Saved entries:

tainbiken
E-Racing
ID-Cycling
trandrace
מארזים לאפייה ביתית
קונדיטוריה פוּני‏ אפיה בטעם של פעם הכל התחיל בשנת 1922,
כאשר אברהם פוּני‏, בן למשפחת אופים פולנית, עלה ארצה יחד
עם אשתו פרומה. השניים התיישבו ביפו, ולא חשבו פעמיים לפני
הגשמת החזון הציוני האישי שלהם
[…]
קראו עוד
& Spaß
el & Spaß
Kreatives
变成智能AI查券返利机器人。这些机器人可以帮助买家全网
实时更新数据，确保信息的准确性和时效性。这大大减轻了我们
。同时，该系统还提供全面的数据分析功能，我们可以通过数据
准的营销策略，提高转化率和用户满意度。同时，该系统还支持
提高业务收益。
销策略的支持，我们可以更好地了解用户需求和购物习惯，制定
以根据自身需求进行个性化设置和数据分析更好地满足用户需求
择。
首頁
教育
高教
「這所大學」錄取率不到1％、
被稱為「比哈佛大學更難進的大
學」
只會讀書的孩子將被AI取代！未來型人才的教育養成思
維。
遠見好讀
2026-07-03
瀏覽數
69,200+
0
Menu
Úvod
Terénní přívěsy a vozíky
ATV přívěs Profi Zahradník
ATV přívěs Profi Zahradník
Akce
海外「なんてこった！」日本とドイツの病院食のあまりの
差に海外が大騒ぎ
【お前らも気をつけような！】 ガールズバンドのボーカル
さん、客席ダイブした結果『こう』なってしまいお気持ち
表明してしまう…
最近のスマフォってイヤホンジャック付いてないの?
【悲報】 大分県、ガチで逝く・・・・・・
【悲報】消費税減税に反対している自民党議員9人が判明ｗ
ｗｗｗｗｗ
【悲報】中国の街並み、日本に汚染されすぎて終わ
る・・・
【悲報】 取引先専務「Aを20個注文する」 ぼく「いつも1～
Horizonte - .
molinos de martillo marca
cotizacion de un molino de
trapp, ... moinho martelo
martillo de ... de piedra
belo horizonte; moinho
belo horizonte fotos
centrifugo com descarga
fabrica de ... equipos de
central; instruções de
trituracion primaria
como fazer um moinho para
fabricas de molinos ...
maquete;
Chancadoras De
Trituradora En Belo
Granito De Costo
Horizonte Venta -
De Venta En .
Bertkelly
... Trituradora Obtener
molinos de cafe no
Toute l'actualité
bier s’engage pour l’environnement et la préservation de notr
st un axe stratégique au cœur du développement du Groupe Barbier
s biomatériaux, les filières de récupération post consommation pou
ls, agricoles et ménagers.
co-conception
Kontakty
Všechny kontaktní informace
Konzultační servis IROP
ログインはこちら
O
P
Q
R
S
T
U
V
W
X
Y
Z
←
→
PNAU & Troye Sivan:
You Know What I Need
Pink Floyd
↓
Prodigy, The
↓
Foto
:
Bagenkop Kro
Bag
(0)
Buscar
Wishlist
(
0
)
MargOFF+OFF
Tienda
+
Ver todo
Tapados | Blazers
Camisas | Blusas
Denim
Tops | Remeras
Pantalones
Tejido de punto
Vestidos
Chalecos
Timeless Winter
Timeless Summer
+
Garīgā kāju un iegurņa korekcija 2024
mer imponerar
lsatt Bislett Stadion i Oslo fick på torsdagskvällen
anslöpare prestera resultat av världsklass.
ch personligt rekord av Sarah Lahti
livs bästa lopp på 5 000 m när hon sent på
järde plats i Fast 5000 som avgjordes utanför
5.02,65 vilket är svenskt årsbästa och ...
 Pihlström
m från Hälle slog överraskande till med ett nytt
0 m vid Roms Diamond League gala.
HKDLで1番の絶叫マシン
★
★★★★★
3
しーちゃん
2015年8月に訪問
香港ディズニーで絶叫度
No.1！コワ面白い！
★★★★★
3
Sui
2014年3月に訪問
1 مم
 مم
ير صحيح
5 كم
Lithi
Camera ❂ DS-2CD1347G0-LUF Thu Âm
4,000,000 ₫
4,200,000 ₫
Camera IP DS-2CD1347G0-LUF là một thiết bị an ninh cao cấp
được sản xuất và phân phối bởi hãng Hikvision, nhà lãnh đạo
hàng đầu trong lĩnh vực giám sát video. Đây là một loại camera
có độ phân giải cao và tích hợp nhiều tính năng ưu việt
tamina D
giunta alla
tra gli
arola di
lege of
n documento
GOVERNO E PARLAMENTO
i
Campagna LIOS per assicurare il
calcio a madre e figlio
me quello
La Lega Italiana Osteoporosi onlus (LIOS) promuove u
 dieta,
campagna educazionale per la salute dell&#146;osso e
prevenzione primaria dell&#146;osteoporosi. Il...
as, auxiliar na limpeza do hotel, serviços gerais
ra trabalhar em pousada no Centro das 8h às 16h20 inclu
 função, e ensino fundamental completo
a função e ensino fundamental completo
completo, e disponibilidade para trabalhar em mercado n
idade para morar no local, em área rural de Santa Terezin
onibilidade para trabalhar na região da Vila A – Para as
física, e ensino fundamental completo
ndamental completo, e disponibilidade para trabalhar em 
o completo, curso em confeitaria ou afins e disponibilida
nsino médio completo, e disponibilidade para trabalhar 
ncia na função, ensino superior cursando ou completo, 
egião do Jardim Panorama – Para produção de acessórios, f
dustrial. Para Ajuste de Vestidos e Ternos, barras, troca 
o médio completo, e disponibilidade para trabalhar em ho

* [REQUIRED WORK]: Without altering a single word, reproduce the entries above.

* [RESPONSE FOR THIS EXERCISE]:
tainbiken
E-Racing
ID-Cycling
trandrace
מארזים לאפייה ביתית
קונדיטוריה פוּני‏ אפיה בטעם של פעם הכל התחיל בשנת 1922,
כאשר אברהם פוּני‏, בן למשפחת אופים פולנית, עלה ארצה יחד
עם אשתו פרומה. השניים התיישבו ביפו, ולא חשבו פעמיים לפני
הגשמת החזון הציוני האישי שלהם
[…]
קראו עוד
& Spaß
el & Spaß
Kreatives
变成智能AI查券返利机器人。这些机器人可以帮助买家全网
实时更新数据，确保信息的准确性和时效性。这大大减轻了我们
。同时，该系统还提供全面的数据分析功能，我们可以通过数据
准的营销策略，提高转化率和用户满意度。同时，该系统还支持
提高业务收益。
销策略的支持，我们可以更好地了解用户需求和购物习惯，制定
以根据自身需求进行个性化设置和数据分析更好地满足用户需求
择。
首頁
教育
高教
「這所大學」錄取率不到1％、
被稱為「比哈佛大學更難進的大
學」
只會讀書的孩子將被AI取代！未來型人才的教育養成思
維。
遠見好讀
2026-07-03
瀏覽數
69,200+
0
Menu
Úvod
Terénní přívěsy a vozíky
ATV přívěs Profi Zahradník
ATV přívěs Profi Zahradník
Akce
海外「なんてこった！」日本とドイツの病院食のあまりの
差に海外が大騒ぎ
【お前らも気をつけような！】 ガールズバンドのボーカル
さん、客席ダイブした結果『こう』なってしまいお気持ち
表明してしまう…
最近のスマフォってイヤホンジャック付いてないの?
【悲報】 大分県、ガチで逝く・・・・・・
【悲報】消費税減税に反対している自民党議員9人が判明ｗ
ｗｗｗｗｗ
【悲報】中国の街並み、日本に汚染されすぎて終わ
る・・・
【悲報】 取引先専務「Aを20個注文する」 ぼく「いつも1～
Horizonte - .
molinos de martillo marca
cotizacion de un molino de
trapp, ... moinho martelo
martillo de ... de piedra
belo horizonte; moinho
belo horizonte fotos
centrifugo com descarga
fabrica de ... equipos de
central; instruções de
trituracion primaria
como fazer um moinho para
fabricas de molinos ...
maquete;
Chancadoras De
Trituradora En Belo
Granito De Costo
Horizonte Venta -
De Venta En .
Bertkelly
... Trituradora Obtener
molinos de cafe no
Toute l'actualité
bier s’engage pour l’environnement et la préservation de notr
st un axe stratégique au cœur du développement du Groupe Barbier
s biomatériaux, les filières de récupération post consommation pou
ls, agricoles et ménagers.
co-conception
Kontakty
Všechny kontaktní informace
Konzultační servis IROP
ログインはこちら
O
P
Q
R
S
T
U
V
W
X
Y
Z
←
→
PNAU & Troye Sivan:
You Know What I Need
Pink Floyd
↓
Prodigy, The
↓
Foto
:
Bagenkop Kro
Bag
(0)
Buscar
Wishlist
(
0
)
MargOFF+OFF
Tienda
+
Ver todo
Tapados | Blazers
Camisas | Blusas
Denim
Tops | Remeras
Pantalones
Tejido de punto
Vestidos
Chalecos
Timeless Winter
Timeless Summer
+
Garīgā kāju un iegurņa korekcija 2024
mer imponerar
lsatt Bislett Stadion i Oslo fick på torsdagskvällen
anslöpare prestera resultat av världsklass.
ch personligt rekord av Sarah Lahti
livs bästa lopp på 5 000 m när hon sent på
järde plats i Fast 5000 som avgjordes utanför
5.02,65 vilket är svenskt årsbästa och ...
 Pihlström
m från Hälle slog överraskande till med ett nytt
0 m vid Roms Diamond League gala.
HKDLで1番の絶叫マシン
★
★★★★★
3
しーちゃん
2015年8月に訪問
香港ディズニーで絶叫度
No.1！コワ面白い！
★★★★★
3
Sui
2014年3月に訪問
1 مم
 مم
ير صحيح
5 كم
Lithi
Camera ❂ DS-2CD1347G0-LUF Thu Âm
4,000,000 ₫
4,200,000 ₫
Camera IP DS-2CD1347G0-LUF là một thiết bị an ninh cao cấp
được sản xuất và phân phối bởi hãng Hikvision, nhà lãnh đạo
hàng đầu trong lĩnh vực giám sát video. Đây là một loại camera
có độ phân giải cao và tích hợp nhiều tính năng ưu việt
tamina D
giunta alla
tra gli
arola di
lege of
n documento
GOVERNO E PARLAMENTO
i
Campagna LIOS per assicurare il
calcio a madre e figlio
me quello
La Lega Italiana Osteoporosi onlus (LIOS) promuove u
 dieta,
campagna educazionale per la salute dell&#146;osso e
prevenzione primaria dell&#146;osteoporosi. Il...
as, auxiliar na limpeza do hotel, serviços gerais
ra trabalhar em pousada no Centro das 8h às 16h20 inclu
 função, e ensino fundamental completo
a função e ensino fundamental completo
completo, e disponibilidade para trabalhar em mercado n
idade para morar no local, em área rural de Santa Terezin
onibilidade para trabalhar na região da Vila A – Para as
física, e ensino fundamental completo
ndamental completo, e disponibilidade para trabalhar em 
o completo, curso em confeitaria ou afins e disponibilida
nsino médio completo, e disponibilidade para trabalhar 
ncia na função, ensino superior cursando ou completo, 
egião do Jardim Panorama – Para produção de acessórios, f
dustrial. Para Ajuste de Vestidos e Ternos, barras, troca 
o médio completo, e disponibilidade para trabalhar em ho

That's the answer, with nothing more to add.